____ Documento

‘Sieranevada’, de Cristi Puiu. Miseria del cuñadismo
Los tres últimos largos del director rumano Cristi Puiu han sido exactamente eso: largos, pero que muy largos. Tres películas en doce años que no bajan de las dos horas y media de duración; sinfonías solitarias (aunque esta última aparente estar superpoblada de personajes), agonías físicas o mentales, radiografías, en suma, del odio, del amor y de la muerte.
Se abre esta Sieranevada con la cámara observándolo todo con disimulo cuál paseante ocioso y atrincherado, ubicándose a la altura de la techumbre de los vehículos que abarrotan la calle. Son fechas señaladas y toca comida familiar, peaje anual del apego falseado y festival de conversaciones recurrentes. A nuestro protagonista le cuesta encontrar estacionamiento siquiera para una rápida parada con los recados de última hora. Es día de función y los niños -¿de este matrimonio o del anterior?, ¿propios o ajenos?- quedan también aparcados, mientras uno va a casa de su madre a defender su… su personaje.
Su punto de vista marcará forzosamente el tono y la distancia de lo que viene. Y lo que viene son los preparativos de una comida que parece posponerse indefinidamente, como si la familia enclaustrada fuese incapaz de abandonar la vivienda (siempre Buñuel) o de lanzarse ávidamente sobre los manjares que aguardan en la mesa del comedor o en las alacenas de la cocina. Un tiempo en suspenso que sirve de analogía clara con esa incertidumbre post-comunista en la que viven no pocos países del antiguo bloque del Este.
Pero esas viandas, esas tías lejanas, esos primos que ves dos veces al año, esa viuda sobreactuada… esa familia, ¡qué coño!, te suena. El que más y el que menos le pondrá nombre al conspiparanoico dispuesto a apabullarte con libelos convincentes colgados en YouTube, a la amiga de la matriarca nostálgica del antiguo régimen, al hermano que ha hecho del uniforme una categoría en sí misma, a la que va de sofisticada pero carece de empatía, al profesor de instituto que habla a base de aforismos tristes, a la sobrina alocada empeñada en ejercer de sobrina alocada, al gañán que se autoinvita para purgar su falta al calor del hogar ajeno.
La cámara se limita, en un primer momento, a permanecer en el pasillo central, envarada y sin atreverse a penetrar en ninguna estancia en particular. A nuestro alrededor el enjambre zumba; idas y venidas por la galería principal sin que tengamos claro quienes son los zánganos y quienes los obreros, si habita alguna reina, si existe alguna otra jerarquía invisible. Quién es hija de quién, cuales son los casados. En virtud de qué experiencias previas cada cuál se comporta como se comporta. U opina lo que opina.

________
____ Datos registrados

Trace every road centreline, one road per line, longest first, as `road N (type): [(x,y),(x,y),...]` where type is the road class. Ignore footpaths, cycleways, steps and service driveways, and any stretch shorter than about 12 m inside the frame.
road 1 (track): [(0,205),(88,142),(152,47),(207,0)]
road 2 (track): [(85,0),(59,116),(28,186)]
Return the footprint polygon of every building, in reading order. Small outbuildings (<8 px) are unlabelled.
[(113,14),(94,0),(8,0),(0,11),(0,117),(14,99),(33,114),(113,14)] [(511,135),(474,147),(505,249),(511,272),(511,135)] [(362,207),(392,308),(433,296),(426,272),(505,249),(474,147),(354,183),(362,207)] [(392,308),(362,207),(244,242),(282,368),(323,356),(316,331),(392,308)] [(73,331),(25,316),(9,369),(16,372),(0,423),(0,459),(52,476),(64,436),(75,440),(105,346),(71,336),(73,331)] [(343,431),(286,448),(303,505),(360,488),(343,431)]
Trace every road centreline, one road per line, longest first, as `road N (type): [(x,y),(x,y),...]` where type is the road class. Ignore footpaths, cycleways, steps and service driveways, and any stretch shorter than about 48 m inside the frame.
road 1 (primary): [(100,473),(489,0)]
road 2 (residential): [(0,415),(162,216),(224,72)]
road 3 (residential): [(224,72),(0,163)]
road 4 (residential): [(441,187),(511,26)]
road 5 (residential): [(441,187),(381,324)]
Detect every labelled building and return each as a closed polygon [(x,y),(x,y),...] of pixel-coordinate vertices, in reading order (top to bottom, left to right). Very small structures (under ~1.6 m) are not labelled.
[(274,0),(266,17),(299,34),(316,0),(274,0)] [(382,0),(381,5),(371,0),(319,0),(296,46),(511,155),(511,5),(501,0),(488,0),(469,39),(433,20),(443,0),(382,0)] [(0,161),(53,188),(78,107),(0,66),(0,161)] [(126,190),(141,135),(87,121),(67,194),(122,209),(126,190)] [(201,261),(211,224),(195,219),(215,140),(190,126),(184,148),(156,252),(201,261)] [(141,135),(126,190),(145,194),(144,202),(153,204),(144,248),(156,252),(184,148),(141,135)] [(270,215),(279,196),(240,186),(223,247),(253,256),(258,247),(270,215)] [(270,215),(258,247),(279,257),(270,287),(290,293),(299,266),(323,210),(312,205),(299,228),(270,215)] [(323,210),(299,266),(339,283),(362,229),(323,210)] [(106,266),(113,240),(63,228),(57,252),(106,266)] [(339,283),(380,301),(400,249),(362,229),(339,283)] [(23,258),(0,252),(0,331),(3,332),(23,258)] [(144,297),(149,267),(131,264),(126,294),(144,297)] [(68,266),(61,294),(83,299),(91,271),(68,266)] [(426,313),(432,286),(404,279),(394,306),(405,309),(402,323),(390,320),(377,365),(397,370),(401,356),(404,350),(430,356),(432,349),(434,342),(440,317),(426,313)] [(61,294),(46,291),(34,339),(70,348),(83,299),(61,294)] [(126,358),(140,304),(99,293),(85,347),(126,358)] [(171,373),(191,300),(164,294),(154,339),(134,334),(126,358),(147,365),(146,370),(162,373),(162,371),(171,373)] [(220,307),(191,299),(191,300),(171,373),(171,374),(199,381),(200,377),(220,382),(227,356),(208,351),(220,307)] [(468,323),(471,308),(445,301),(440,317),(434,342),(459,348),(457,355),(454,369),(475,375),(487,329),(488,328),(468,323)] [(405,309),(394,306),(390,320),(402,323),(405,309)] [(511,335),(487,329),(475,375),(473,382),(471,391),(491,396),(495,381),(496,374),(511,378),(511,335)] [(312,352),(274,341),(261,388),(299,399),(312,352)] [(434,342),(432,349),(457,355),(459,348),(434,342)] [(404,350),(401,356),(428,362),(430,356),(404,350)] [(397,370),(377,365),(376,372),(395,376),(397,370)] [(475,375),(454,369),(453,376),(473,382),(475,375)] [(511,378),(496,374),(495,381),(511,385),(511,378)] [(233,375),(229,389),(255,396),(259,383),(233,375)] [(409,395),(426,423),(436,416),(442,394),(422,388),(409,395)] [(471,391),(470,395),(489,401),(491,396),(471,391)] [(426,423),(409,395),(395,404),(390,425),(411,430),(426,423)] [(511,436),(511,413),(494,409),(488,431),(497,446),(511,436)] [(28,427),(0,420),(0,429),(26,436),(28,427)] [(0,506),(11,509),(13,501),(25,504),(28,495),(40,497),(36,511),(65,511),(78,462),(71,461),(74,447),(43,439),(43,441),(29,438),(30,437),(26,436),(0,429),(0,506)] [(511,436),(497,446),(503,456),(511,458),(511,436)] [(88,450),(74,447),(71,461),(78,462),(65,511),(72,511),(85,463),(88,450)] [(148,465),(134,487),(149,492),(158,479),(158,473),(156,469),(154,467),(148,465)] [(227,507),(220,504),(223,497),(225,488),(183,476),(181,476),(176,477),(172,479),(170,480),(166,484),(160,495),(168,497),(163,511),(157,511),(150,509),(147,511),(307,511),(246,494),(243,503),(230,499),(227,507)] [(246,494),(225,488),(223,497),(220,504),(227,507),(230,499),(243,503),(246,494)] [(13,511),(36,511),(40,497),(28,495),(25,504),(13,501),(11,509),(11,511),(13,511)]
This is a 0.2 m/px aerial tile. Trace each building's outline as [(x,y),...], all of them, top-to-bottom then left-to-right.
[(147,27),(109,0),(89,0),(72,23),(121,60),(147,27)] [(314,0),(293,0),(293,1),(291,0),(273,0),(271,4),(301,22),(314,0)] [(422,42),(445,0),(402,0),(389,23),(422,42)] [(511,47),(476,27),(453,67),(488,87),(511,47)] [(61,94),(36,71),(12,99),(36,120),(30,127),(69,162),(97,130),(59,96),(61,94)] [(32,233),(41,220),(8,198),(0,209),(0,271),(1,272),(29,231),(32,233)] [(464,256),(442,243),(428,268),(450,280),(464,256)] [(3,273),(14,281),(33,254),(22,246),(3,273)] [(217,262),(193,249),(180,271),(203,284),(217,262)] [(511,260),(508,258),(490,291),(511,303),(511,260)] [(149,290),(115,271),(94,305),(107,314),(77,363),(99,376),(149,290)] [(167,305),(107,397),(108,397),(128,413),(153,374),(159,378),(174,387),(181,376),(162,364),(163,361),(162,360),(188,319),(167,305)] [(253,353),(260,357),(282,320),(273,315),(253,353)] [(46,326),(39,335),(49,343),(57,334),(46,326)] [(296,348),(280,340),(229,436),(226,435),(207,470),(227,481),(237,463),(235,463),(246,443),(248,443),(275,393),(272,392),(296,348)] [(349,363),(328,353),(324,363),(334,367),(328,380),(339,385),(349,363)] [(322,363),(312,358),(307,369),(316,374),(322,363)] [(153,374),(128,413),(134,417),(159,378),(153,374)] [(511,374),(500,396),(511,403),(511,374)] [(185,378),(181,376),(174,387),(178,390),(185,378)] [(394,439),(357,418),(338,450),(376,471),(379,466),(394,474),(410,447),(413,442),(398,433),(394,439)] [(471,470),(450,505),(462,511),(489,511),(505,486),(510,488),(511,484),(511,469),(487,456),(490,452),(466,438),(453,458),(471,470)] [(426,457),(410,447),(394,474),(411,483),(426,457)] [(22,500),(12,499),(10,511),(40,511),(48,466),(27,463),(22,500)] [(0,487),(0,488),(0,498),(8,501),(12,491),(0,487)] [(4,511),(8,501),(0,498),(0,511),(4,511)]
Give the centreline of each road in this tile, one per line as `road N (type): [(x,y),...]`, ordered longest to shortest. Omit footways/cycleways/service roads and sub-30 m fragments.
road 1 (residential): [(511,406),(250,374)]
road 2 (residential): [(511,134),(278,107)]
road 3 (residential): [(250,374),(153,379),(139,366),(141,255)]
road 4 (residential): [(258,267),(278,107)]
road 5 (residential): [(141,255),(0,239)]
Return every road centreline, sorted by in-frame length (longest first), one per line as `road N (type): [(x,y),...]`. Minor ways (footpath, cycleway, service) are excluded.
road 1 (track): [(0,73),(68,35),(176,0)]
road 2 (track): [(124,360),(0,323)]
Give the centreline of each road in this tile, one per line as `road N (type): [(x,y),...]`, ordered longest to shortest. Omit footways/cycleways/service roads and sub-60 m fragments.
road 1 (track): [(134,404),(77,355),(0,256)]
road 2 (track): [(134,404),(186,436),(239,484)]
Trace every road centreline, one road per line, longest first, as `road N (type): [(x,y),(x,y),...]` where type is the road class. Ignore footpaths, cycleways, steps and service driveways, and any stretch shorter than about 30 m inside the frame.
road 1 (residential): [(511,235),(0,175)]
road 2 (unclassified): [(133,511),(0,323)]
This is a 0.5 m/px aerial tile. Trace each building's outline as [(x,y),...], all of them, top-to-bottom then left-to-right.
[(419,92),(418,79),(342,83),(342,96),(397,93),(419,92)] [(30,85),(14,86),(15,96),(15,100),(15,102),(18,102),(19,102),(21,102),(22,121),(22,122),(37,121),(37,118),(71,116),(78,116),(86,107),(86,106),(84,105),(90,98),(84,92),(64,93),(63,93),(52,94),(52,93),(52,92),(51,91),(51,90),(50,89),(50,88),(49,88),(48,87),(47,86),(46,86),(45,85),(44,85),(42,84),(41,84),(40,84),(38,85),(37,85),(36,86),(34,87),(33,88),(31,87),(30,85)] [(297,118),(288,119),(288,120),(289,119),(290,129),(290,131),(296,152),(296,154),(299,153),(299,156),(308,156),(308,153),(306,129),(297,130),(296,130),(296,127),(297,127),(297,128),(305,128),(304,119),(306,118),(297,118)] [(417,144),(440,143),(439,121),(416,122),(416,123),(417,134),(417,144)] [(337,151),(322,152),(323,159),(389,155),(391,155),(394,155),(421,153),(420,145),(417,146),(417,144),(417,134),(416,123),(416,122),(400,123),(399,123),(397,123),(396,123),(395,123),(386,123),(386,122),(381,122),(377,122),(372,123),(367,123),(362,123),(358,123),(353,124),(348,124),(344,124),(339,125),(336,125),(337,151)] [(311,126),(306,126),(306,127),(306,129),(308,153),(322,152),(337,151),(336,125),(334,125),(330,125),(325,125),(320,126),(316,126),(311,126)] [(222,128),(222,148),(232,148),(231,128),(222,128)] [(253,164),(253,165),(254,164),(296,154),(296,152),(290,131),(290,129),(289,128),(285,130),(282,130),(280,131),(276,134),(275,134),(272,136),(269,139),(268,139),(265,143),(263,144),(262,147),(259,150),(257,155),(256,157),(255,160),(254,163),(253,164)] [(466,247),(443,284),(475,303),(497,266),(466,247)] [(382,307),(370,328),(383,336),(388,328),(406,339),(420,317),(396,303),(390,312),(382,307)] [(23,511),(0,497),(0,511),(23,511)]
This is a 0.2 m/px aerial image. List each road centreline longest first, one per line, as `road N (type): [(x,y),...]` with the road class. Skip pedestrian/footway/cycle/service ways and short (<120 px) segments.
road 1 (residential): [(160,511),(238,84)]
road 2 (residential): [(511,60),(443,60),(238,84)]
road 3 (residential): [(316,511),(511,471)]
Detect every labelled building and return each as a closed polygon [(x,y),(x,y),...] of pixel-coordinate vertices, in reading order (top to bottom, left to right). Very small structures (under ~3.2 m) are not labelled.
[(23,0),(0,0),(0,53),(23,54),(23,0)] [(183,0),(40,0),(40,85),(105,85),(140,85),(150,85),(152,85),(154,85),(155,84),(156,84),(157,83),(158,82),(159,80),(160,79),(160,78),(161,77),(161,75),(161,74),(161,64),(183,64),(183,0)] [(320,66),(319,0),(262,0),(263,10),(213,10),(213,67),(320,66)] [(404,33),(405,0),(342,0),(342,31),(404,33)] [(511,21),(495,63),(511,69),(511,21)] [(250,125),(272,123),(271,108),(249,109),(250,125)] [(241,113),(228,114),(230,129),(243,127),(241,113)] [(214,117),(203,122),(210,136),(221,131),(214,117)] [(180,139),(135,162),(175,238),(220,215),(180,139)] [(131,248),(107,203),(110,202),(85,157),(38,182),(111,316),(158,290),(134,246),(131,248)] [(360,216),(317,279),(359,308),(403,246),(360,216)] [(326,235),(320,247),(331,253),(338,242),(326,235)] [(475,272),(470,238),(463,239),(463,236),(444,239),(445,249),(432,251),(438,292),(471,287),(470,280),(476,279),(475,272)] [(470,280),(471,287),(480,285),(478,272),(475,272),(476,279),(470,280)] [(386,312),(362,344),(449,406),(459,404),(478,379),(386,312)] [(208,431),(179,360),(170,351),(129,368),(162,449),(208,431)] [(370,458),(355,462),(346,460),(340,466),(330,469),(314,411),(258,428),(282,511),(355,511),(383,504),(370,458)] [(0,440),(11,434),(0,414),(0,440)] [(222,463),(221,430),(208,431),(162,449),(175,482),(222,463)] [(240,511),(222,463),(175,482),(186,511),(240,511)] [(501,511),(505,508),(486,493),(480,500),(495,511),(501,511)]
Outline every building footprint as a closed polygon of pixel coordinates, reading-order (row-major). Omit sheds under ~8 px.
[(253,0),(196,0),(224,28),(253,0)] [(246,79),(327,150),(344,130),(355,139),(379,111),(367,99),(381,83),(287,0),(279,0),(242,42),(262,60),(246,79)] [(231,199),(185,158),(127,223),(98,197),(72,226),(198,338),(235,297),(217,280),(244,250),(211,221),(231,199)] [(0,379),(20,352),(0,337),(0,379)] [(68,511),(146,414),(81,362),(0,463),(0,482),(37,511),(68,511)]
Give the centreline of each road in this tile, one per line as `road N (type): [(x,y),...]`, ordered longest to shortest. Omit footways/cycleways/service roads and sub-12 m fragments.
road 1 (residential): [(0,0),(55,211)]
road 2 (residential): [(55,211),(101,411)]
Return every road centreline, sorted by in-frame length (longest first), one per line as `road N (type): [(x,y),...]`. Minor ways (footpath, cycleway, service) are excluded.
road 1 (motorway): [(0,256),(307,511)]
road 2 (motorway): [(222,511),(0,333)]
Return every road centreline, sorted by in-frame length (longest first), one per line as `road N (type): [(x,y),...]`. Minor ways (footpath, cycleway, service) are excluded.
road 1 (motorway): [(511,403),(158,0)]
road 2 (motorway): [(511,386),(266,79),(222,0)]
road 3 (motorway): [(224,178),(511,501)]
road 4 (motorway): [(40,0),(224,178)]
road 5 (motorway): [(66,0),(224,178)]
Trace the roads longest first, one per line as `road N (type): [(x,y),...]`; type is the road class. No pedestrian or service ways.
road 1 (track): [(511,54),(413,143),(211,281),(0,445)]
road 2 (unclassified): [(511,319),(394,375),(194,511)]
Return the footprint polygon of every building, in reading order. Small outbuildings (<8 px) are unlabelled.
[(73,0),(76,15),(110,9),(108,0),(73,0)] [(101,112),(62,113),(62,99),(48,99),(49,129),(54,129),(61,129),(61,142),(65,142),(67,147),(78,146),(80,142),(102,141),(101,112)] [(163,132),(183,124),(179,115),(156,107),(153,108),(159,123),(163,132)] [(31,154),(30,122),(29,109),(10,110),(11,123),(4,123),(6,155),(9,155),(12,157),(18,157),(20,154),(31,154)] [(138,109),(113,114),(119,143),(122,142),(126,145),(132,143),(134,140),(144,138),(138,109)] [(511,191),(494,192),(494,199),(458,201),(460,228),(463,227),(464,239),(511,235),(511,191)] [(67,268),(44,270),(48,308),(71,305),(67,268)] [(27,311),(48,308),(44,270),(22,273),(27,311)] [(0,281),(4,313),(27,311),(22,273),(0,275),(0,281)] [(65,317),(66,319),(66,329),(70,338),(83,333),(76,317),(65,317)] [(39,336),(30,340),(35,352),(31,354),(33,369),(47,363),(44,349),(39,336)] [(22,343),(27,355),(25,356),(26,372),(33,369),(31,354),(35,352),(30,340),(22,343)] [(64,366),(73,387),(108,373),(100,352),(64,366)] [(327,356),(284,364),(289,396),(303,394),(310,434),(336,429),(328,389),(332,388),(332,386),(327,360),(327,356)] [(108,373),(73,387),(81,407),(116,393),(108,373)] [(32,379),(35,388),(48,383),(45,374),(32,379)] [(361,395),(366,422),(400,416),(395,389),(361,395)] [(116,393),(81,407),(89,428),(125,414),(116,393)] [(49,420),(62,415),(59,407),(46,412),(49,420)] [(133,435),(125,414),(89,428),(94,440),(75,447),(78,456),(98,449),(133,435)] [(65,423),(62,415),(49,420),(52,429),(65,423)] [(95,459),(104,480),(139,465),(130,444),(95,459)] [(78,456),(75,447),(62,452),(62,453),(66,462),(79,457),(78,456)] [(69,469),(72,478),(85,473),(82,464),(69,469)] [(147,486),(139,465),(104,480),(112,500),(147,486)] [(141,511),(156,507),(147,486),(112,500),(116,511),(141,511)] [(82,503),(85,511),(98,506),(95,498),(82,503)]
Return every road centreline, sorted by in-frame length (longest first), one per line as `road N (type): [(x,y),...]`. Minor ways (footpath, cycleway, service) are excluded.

________

## Lista de tareas
1. Según la reseña de Sieranevada, ¿a qué altura se coloca la cámara al empezar la película?
2. Retoma la reseña de Sieranevada y sigue escribiéndola a partir de su última oración.

## Respuestas
1. A la altura del techo de los coches que llenan la calle.

2.
Nuestro hombre deja de controlar la situación a las primeras de cambio. La fachada de armonía parejil es socavada en media hora por culpa del todopoderoso Carrefour. Ella se da a la fuga en sus morros, dejándolo a solas con su estupor; la extrañeza infinita que no se cansan de suscitar en nosotros aquellos a quienes creemos conocer de siempre.
En tres horas no escucharemos hablar ni mal ni bien de nuestro tipo corriente en edad de empezar a coleccionar neurosis. Hay estopa para todos pero él se las apaña para salir indemne –por lo menos hasta que baja a la calle- y su equidistancia, su calculado cinismo, quizás no sea sino el disfraz preferido del aburrimiento infinito. De corro en corro, de aparte en aparte, Lary rebota por las cuatro esquinas del piso esperando que el tiempo pase. Pero no lo hace o, por lo menos, no avanza tan rápidamente como antaño.
El responsable de esta demora indecente es un Pope, maestro de ceremonias indispensable para revivir a los muertos. Porque la tradición marca que sea un miembro de la familia el que ocupe el papel del fenecido más reciente, un referente moral –descubriremos que bastante infiel- sobre el que recaía el ejercicio de la autoridad (que no de la justicia). Y es que esta familia, no más desnortada que el propio país, anda en busca de un heredero, de una voz preeminente. De alguien que pueda reclamar silencio, sacar de casa a empellones a las visitas indeseadas o censurar el comportamiento de los más jóvenes, de los más débiles.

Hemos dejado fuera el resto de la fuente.